Avez-vous le regret de ne pas avoir pu aller au bout de certains dossiers ?

Dire le contraire serait prétentieux. J’aurais aimé regarder de plus près les comportements potentiellement répréhensibles dans le monde du travail pour la protection des ouvriers et salariés. Il faut un meilleur regard sur cela. Un cinquième poste sera créé au parquet de Rodez à la rentrée donc j’espère que cela permettra d’avoir plus de temps et de moyens pour ces sujets. Puis, sur l’environnement, on a récemment mis en place un stage de sensibilisation et ce sera l’enjeu majeur de ces prochaines années. Il n’y aura pas forcément de grosses affaires mais nous devons être prêts.

Plusieurs audiences récentes ont mis en lumière un quotidien de plus en plus difficile au sein de la maison d’arrêt de Rodez. Quel regard portez-vous sur l’évolution de cette structure présentée comme modèle à sa création ?

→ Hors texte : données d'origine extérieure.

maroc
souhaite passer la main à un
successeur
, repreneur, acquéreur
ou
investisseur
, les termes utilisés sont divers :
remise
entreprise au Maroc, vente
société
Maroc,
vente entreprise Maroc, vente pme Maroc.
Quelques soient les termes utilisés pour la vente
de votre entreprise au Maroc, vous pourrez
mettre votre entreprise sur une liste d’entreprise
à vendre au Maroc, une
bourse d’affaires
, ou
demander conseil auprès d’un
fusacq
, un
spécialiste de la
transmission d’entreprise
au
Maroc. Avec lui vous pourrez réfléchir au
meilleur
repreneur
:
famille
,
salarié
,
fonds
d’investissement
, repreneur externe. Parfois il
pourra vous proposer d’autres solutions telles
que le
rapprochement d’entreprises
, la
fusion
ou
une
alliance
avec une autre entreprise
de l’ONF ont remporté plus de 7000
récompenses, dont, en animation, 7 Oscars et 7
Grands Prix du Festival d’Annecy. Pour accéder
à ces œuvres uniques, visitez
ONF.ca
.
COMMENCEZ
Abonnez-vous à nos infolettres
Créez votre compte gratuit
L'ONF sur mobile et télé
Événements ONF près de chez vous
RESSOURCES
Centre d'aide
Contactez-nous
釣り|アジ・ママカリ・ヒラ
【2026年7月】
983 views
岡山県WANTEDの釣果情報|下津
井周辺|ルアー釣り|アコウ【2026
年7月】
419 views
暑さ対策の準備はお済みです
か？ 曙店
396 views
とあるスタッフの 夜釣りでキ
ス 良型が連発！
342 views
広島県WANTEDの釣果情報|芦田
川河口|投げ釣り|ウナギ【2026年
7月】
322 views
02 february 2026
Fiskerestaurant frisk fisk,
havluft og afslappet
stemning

Sa population carcérale a changé. Quand je suis arrivé, c’était une prison "locale" mais au fil des années, elle est devenue régionale. Elle a pâti de la situation de surpopulation d’autres établissements. Toulouse, Nîmes, Montpellier ne peuvent plus accueillir tous les détenus violents. Les personnels pénitentiaires doivent s’adapter à ce nouveau visage même si Rodez reste un établissement de qualité comparé à d’autres…

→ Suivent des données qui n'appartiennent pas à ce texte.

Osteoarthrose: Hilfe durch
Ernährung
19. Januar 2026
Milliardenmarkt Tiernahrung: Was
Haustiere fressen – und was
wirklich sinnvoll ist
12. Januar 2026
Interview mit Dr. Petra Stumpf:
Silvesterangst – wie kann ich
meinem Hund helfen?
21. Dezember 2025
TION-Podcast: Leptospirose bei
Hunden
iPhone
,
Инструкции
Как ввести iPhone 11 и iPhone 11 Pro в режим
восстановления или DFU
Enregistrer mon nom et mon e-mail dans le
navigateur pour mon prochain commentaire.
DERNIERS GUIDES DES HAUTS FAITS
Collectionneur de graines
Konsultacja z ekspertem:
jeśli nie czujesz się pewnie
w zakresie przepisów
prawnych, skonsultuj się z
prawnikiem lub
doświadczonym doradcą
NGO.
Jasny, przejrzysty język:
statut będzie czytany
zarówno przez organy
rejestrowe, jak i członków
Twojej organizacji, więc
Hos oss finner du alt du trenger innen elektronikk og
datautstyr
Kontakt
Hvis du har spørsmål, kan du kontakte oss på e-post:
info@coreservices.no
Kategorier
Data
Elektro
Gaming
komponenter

Votre successeur est connu : Nicolas Rigot-Muller, jusqu’alors procureur au Puy-en-Velay. Avez-vous un conseil à lui glisser ?

Il vient d’un département comparable, il ne sera pas surpris par ce qu’il va découvrir. Si j’avais un seul conseil, c’est de bien comprendre que la juridiction ruthénoise fonctionne bien mais elle a besoin de le faire savoir. Je lui dirai donc ne pas être modeste, des choses fonctionnent très bien ici. Et on pourrait prodiguer ce conseil à tous les Aveyronnais de manière générale.

Nicolas Rigot-Muller en fonction le 19 septembre

Le successeur d’Olivier Naboulet est connu : il s’agit de Nicolas Rigot-Muller. Procureur au Puy-en-Velay (Haute-Loire) depuis six ans, le quinquagénaire qui a passé toute sa carrière dans le camp de l’accusation publique doit prendre ses fonctions officielles le 19 septembre prochain en Aveyron. Son intronisation doit se dérouler au tribunal de Millau, histoire de mettre en lumière le travail réalisé par l’institution sur la justice de proximité. En Auvergne, dans les colonnes de nos confrères de La Montagne, le magistrat s’était décrit comme "un procureur ouvert sur la société", "un serviteur de la vérité" et non "un mercenaire de l’accusation".